Расскажу еще одну историю. Она закончилась достаточно хорошо. По крайней мере, точно обогатила мировой психоанализ описанием интересного феномена: синдрома мертвой матери. Речь идет о переживании ребенка, чья мама не умерла, но фактически им не интересовалась. При этом отец был также отстраненным, занятым или отсутствовал вовсе. Как правило, в истории не фигурирует и других значимых взрослых, будь то бабушка с дедушкой, няня или учитель, то есть ребенок не мог получить опыта «живой» привязанности.
В 1927 году в Каире в семье сефардских евреев (евреев, изгнанных из Испании и Португалии в 15 веке. — Прим. авт.) родился мальчик Андре. Когда мальчику было два года, сестра его матери трагически погибла. Мама сильно переживала смерть дорогого ей человека, и когда заболела туберкулезом ее дочь, мама так боялась встретиться со смертью еще раз, что все свои силы потратила на лечение, оставив остальных членов семьи без хоть какого-то внимания.
Девочку вывозили в Париж, а сын оставался один с работающим отцом и сменяющимися нянями. Когда Андре исполнилось 14 лет, умер и его папа. А он сам со временем уехал в Париж, поступил в медицинский, выучился на психиатра и занимался проблемой, которая была названа им «синдром мертвой матери». Андре Грин очень хорошо знал, как это — жить рядом с родителем, который оживал только при наступлении смерти.
Согласно Грину, у такого ребенка в детстве был опыт тепла и принятия, но потом что-то произошло, и мать не смогла с этим чем-то справиться, погрузилась в депрессию и стала недоступной для ребенка эмоционально, продолжая присутствовать физически. Она заботится о ребенке, он сыт, одет, отведен на кружки, но мама взаимодействует с ним очень механистически. Ее глаза не излучают интерес, а игры с ребенком похожи на чтение вслух методических рекомендаций.
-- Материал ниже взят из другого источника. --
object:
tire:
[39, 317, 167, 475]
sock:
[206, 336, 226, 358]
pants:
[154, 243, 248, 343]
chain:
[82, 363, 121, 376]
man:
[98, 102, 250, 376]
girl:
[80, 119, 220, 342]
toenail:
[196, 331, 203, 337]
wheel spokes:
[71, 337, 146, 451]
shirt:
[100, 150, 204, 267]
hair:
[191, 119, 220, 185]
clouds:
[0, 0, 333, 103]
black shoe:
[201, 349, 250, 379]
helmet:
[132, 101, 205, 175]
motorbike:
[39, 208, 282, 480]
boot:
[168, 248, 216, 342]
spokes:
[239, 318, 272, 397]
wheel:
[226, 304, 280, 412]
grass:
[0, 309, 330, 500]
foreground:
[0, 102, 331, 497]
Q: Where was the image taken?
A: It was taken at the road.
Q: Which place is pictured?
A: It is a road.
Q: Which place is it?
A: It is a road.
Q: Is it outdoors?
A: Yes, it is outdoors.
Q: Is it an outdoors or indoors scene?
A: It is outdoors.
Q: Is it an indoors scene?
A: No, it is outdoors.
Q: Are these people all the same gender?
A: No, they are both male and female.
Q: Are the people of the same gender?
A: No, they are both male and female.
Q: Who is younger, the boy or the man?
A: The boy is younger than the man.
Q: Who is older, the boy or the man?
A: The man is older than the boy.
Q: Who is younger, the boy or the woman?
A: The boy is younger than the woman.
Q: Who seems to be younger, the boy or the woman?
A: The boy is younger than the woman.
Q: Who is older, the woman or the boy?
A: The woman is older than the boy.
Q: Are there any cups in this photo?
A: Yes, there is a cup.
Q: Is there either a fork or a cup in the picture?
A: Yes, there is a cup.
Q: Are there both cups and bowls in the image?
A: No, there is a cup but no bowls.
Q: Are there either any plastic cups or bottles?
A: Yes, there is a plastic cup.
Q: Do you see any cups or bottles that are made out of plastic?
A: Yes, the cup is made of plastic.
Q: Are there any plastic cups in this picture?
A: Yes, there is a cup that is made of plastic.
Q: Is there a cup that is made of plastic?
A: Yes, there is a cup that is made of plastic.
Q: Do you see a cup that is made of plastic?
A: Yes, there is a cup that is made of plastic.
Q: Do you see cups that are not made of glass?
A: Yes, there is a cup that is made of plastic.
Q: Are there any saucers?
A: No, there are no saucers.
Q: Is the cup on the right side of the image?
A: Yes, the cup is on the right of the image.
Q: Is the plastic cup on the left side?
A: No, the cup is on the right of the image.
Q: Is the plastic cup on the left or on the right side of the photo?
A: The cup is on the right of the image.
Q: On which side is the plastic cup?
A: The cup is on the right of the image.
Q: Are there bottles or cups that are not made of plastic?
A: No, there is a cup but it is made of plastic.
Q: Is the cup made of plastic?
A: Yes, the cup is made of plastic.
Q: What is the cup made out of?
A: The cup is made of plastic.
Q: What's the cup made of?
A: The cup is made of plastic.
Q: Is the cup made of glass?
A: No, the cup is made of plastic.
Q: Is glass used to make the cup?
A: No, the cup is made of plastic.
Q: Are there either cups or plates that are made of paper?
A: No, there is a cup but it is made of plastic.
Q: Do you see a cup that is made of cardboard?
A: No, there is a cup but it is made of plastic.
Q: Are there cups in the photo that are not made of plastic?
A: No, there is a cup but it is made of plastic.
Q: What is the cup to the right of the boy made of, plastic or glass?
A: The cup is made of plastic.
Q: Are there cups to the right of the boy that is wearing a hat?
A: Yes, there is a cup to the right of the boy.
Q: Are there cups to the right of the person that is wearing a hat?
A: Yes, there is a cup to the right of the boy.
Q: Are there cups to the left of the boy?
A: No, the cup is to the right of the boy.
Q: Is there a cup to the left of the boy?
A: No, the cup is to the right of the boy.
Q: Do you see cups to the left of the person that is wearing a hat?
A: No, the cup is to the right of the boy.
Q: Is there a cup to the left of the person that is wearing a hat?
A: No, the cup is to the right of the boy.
Представьте себе такую историю: ваш близкий друг или супруг всегда интересовался вашей жизнью, проявлял нежность и заботу, а потом вдруг резко перестал. Да, он продолжал поздравлять вас с праздниками, но его поздравления больше напоминали озвучку из открытки, а не вдумчивые слова, как это было раньше. Он приносит деньги, но совершенно пустыми глазами смотрит на ваши успехи и радости. И так продолжается день, два, месяц, год… Если вы попробуете с ним поговорить, от может уйти от ответа или разразиться скандалом, что вы его не понимаете.
У взрослого человека обычно есть несколько выходов из ситуации. У ребенка же он только один — приспосабливаться. И тогда ребенок начинает строить отношения не с матерью, а с ее травмой. Он, согласно своему характеру, начинает делать все для него возможное, чтобы вернуть себе прежнюю, живую маму. Он готов помогать, быть хорошим, его аналитическим способностям и дисциплине удивляются все учителя и соседи. Он становится ребенком, который убил свое детство и «быстро повзрослел». Но эта взрослость ненастоящая, она такая же нелепая, как сексуальный наряд на конкурсе красоты для шестилетних.